Enhancement: Zero Trust Private Network Access Support

Feature name

  • Enhancement: Zero Trust Private Network Access Support

Feature function

Hi,

It would be very good from a security standpoint to support the use of these types of services, example includes:

  • Cloudflare Access
  • ZScaler Private Access
  • Azure Active Directory Application Proxy — included at no additional cost in AAD P1 licence.

Benefits

Some of the benefits of these products include:

  • Application firewall with authentication.
  • Bot/Crawler protection for the origin/bitwarden server.
  • Attackers would’ve to pass through robust security even before sending/receiving a byte from the origin/bitwarden server, let alone attempting to login or register.
  • No need to expose Inbound ports on the origin/Bitwarden server.
  • For legitimate users, it should just be a single additional click to authenticate with their SSO IdP, which they’ll be doing in Bitwarden as well anyway.
  • Mostly no additional cost for the users/businesses.

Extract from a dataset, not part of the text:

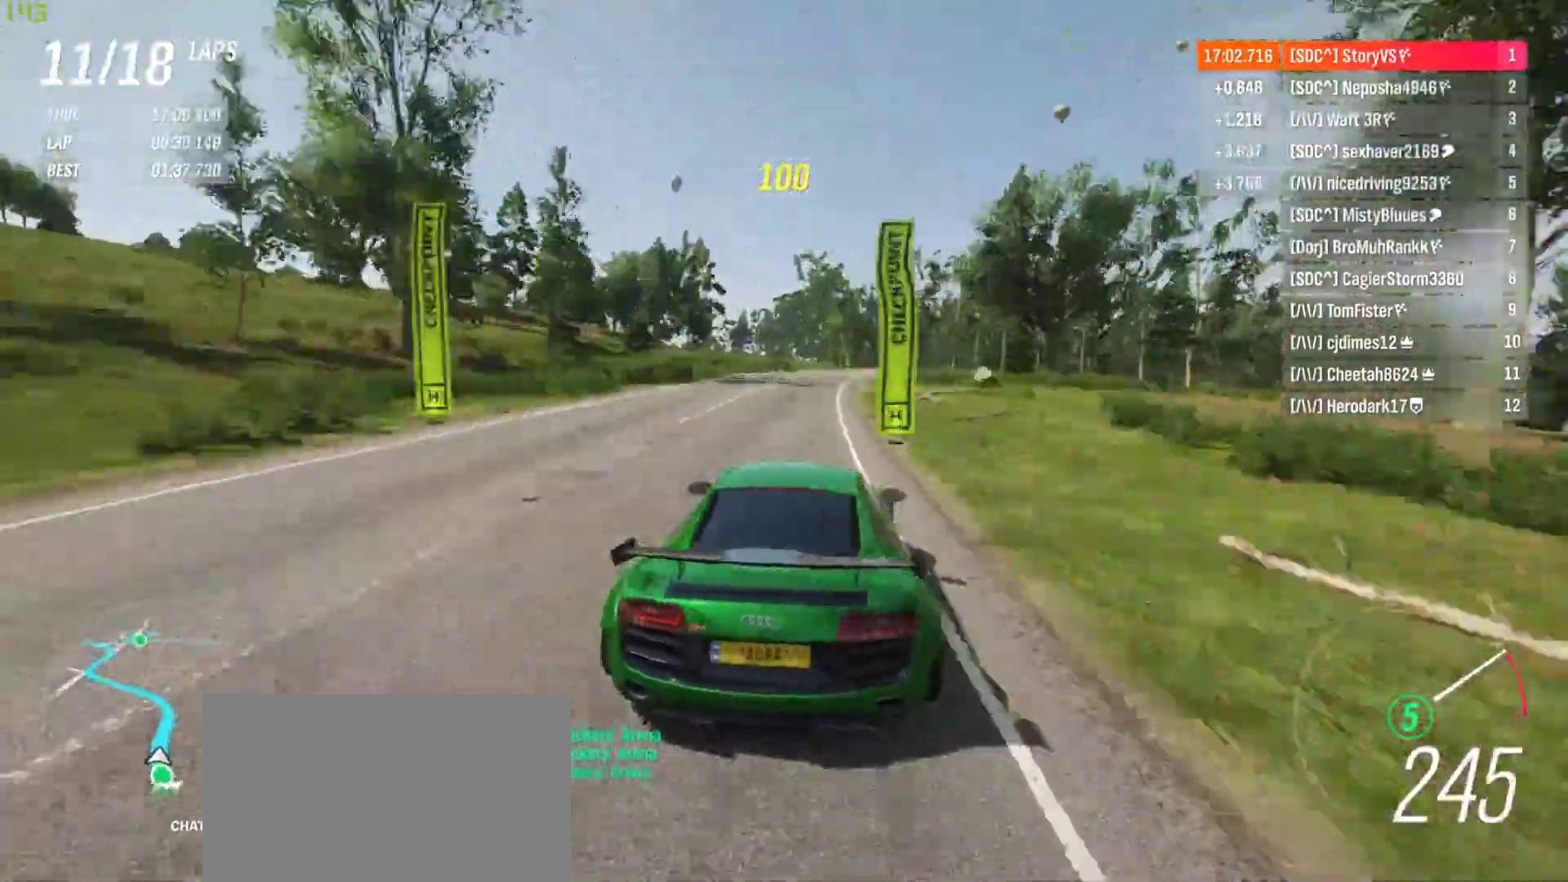
{"buttons": ["R2"], "left_stick": "center", "events": [[200, "left_stick", "center"], [267, "left_stick", "right"], [400, "left_stick", "center"]]}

Small entities could use Cloudflare Access for free. Large entities most likely already have at least one of the above products.
  • None of the above services are known to charge for bandwidth

These products are used by small entities and corporations alike. Especially given that Cloudflare Access is currently free for 50 users, and AADAP is included in P1 licenses.

Potential solution

The above services should already work well with Bitwarden Web Vault.

However, the other Bitwarden client applications would need to be modified to facilitate such services.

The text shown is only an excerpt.